EDITOR'S INTRODUCTION | The introduction of e-commerce into a business is a complex undertaking. Every aspect of a successful enterprise's organization and operation may need to change. In this essay, business-technology consultant Paul May considers the impact of e-commerce by exploring the question of who should own it.


here does ecommerce "belong"? This is one of the most common questions raised within organizations and, although many people are uncomfortable with raising the question, it is nevertheless an important concern. We have been trained to discard mental constraints relating to organizational structure and to regard local ownership as an inhibitor to innovation and to customer service. Yet, we also all know new initiatives are doomed to failure unless explicit responsibility for their success is identified and publicized.
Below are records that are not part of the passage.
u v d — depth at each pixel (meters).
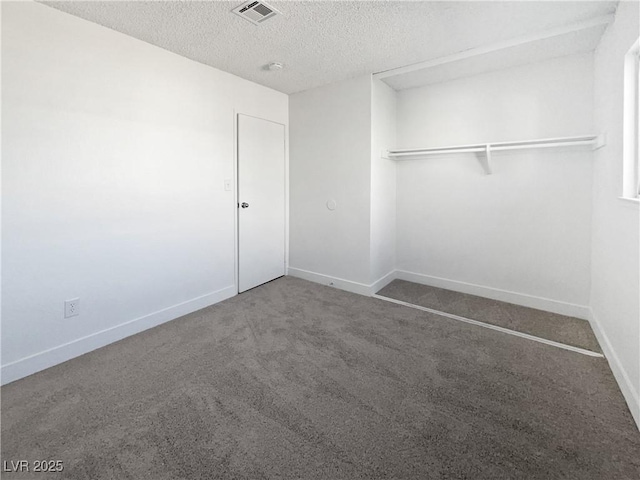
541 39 2.34
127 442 1.40
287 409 1.61
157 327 2.57
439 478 1.22
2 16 1.75
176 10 1.98
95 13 2.00
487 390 1.75
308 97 3.60
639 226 1.57
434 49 2.58
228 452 1.35
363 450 1.36
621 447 1.35
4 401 1.67
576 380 1.84
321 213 3.62
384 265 3.60
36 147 1.91
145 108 2.44
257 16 2.06
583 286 2.72
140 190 2.45
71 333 2.12
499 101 2.99
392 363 2.03
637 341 1.56
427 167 3.50
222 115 3.04
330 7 1.97
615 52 2.00
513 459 1.30
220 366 2.01
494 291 3.18
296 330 2.51
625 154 1.83
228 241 3.21
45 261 1.98
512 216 3.03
The key to allocating ownership for ecommerce within the organization lies in recognizing and communicating its constituent facets. Therefore, the branding and corporate voice of a business-to-consumer site should be given solely to the existing corporate communications team, with whatever support they may require from a new media design unit. Customer dialog issues should be located squarely with the existing customer services team. These two teams take the lead in establishing how the company speaks and how it listens.


Ownership of ecommerce systems themselves tends to raise more contentious issues. Most ecommerce systems recruit a range of legacy systems, which are under the control of the organization's IT department. Some ecommerce initiatives require solutions sourced by third parties, sometimes in the form of services rather than software components, for example, a credit checking facility. While the capability in question originates outside the organization, the IT department is the default owner of the relationship.


This is even more likely where business-to-business, system-to-system interactions are involved. In this case, the complexity of matching two or more sets of indigenous peculiarities emanating from a set of organizations with their own histories and traditions tends to make the IT team the only player with any hope of understanding the project's critical path, let alone staying on it. It goes without saying that any organization with an established IT department will find its IT team eager to build new functionality or integration bridges, although the alacrity of such teams to collaborate with external suppliers is variable.

The IT/business divide

IT expertise rests in the IT team and IT departments make good environments for the development of solutions, process expertise, and facility with the firm's data--this is indisputable. Ownership of the associated business processes, however, does not go hand-in-hand with responsibility for the applications that serve them. An IT department may assemble, maintain, and operate a system, but it is a custodian of that capability, not its owner. Ownership remains in the business.


The IT/business divide is an increasingly confusing distinction as ecommerce develops. Clearly, some businesses are electronic and all businesses are tending this way. Business is IT and IT is business; so everyone is on the same side, performing the same dance. Organizationally, however, skills still tend to pool at the extremes of a business-IT scale. More important, loyalties do, too.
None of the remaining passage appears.